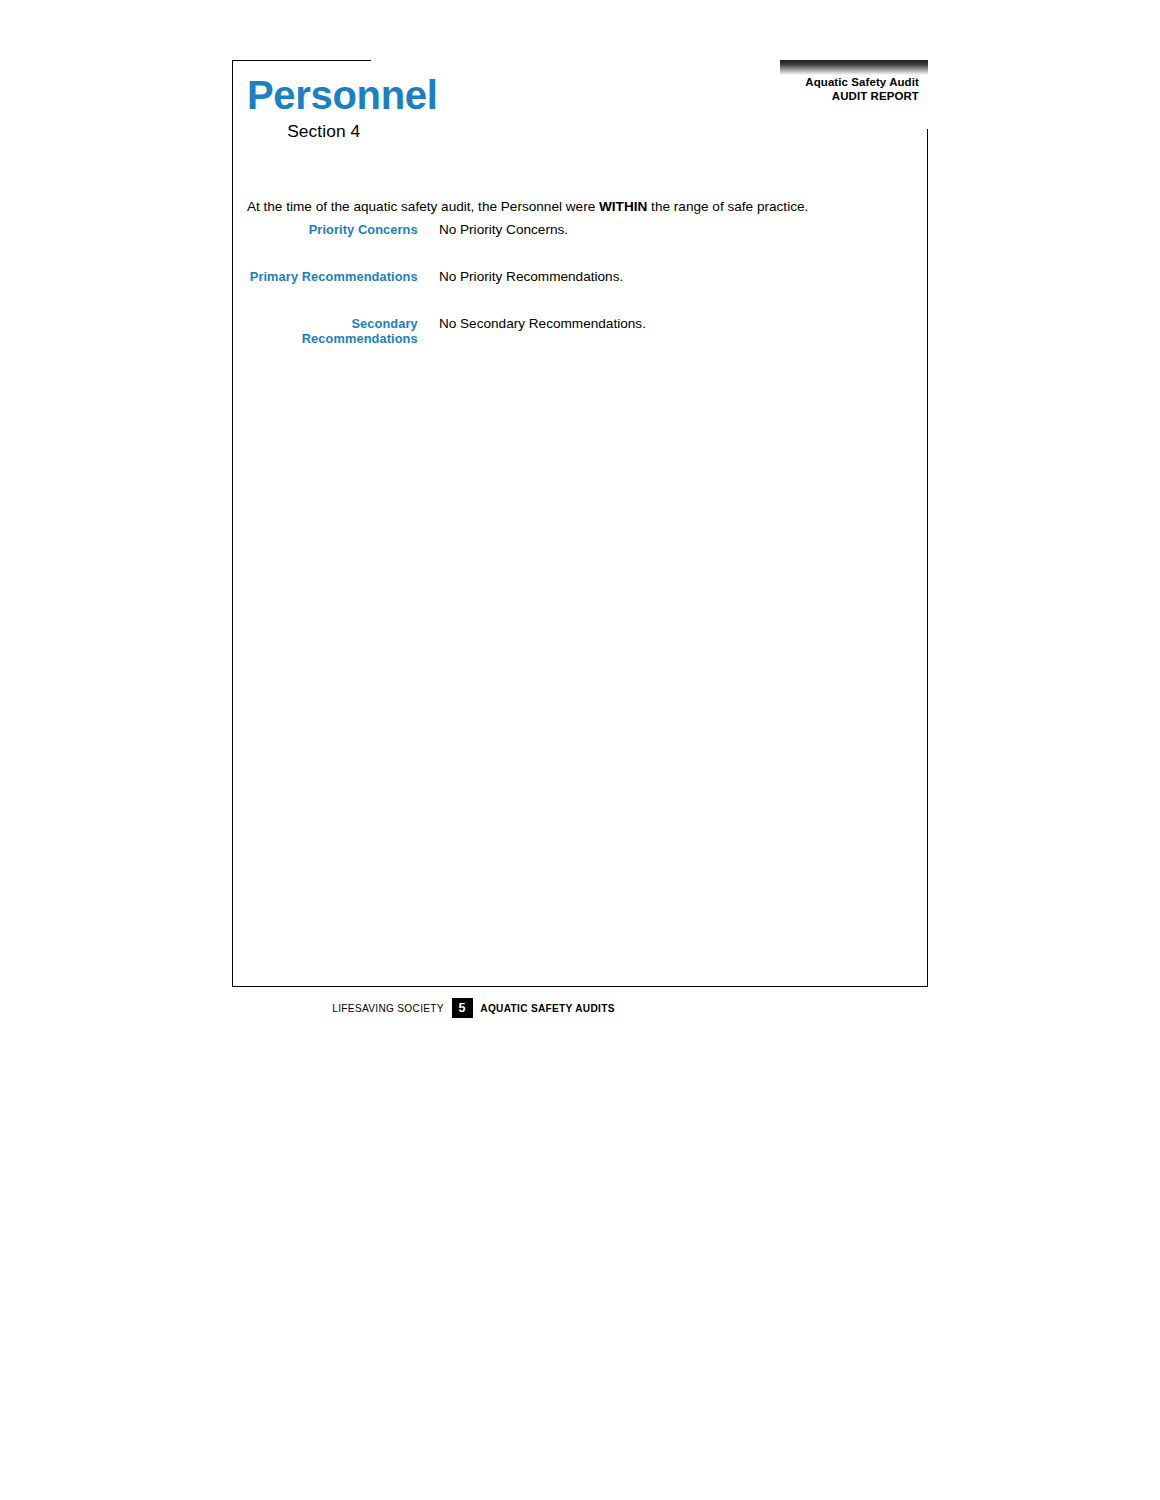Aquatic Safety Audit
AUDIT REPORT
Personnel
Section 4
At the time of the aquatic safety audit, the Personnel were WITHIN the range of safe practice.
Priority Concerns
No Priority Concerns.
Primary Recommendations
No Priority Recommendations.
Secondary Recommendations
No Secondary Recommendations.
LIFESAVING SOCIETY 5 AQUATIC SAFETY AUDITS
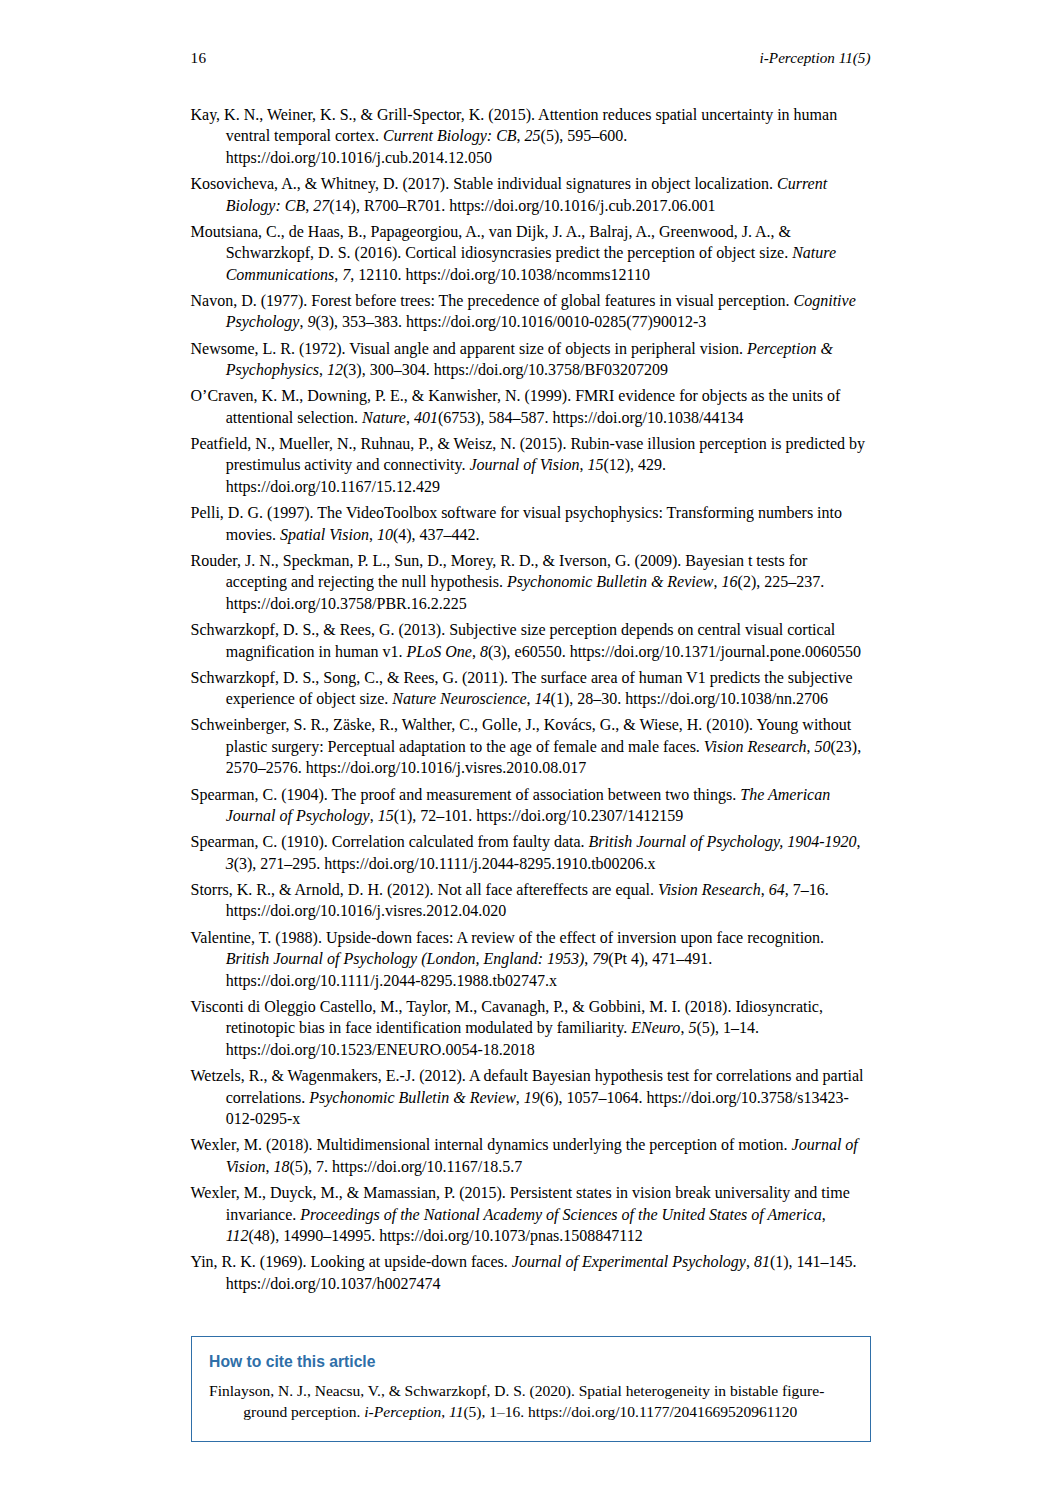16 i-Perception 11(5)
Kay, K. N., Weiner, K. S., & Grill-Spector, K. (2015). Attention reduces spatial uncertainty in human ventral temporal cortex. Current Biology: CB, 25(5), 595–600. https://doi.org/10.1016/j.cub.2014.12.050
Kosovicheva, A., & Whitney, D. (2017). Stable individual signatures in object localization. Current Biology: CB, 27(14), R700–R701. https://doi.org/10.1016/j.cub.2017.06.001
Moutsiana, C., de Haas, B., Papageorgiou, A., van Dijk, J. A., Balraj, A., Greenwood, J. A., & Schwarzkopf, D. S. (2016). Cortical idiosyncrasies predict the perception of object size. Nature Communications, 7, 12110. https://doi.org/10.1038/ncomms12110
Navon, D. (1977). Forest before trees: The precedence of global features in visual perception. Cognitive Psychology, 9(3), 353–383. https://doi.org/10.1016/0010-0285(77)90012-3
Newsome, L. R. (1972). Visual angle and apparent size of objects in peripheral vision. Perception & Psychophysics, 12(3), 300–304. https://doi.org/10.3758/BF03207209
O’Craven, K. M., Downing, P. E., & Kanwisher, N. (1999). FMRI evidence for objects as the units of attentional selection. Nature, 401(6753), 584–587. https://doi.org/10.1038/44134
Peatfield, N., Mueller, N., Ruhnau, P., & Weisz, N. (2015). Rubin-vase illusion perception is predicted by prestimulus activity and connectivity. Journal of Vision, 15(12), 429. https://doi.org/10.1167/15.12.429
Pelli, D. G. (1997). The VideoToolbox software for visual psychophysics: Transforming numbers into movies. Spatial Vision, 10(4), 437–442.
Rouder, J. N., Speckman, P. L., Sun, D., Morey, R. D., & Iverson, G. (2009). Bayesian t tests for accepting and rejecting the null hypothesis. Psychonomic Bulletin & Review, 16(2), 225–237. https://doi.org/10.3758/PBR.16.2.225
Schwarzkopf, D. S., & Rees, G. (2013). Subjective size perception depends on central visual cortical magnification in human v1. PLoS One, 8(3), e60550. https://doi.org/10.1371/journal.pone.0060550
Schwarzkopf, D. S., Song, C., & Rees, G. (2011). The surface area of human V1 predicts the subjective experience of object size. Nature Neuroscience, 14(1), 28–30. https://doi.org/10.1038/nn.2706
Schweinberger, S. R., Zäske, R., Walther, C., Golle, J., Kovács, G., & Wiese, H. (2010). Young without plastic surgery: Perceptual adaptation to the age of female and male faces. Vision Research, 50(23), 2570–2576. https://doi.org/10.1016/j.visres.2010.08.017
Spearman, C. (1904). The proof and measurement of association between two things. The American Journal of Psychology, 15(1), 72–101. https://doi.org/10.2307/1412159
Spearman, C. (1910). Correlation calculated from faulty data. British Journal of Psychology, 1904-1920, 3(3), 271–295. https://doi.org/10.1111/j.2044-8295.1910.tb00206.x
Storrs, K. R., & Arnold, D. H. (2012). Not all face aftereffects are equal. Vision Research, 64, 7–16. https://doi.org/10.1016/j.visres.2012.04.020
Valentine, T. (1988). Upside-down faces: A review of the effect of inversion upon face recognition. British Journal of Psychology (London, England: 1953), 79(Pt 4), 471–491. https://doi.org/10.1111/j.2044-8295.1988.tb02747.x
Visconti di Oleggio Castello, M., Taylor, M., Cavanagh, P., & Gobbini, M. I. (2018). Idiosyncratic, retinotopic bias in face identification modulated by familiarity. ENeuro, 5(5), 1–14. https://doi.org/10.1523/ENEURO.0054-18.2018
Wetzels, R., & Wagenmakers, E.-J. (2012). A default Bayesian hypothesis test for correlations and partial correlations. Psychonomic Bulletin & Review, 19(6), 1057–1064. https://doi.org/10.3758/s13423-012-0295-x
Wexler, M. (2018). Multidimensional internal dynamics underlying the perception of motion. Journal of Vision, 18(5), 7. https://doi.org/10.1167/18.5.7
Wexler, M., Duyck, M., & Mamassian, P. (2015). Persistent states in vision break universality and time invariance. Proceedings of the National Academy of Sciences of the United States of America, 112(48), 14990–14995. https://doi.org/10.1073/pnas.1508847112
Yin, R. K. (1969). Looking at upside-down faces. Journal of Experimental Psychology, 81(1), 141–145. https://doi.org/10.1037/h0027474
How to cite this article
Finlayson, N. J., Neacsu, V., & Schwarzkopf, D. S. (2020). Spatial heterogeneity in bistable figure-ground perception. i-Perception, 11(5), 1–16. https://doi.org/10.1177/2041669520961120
=-=-=-=-=
• **Task requirements**
Among the entries above, identify all lines with "Bulletin" and copy them.

• **Answer section**
Rouder, J. N., Speckman, P. L., Sun, D., Morey, R. D., & Iverson, G. (2009). Bayesian t tests for accepting and rejecting the null hypothesis. Psychonomic Bulletin & Review, 16(2), 225–237. https://doi.org/10.3758/PBR.16.2.225
Wetzels, R., & Wagenmakers, E.-J. (2012). A default Bayesian hypothesis test for correlations and partial correlations. Psychonomic Bulletin & Review, 19(6), 1057–1064. https://doi.org/10.3758/s13423-012-0295-x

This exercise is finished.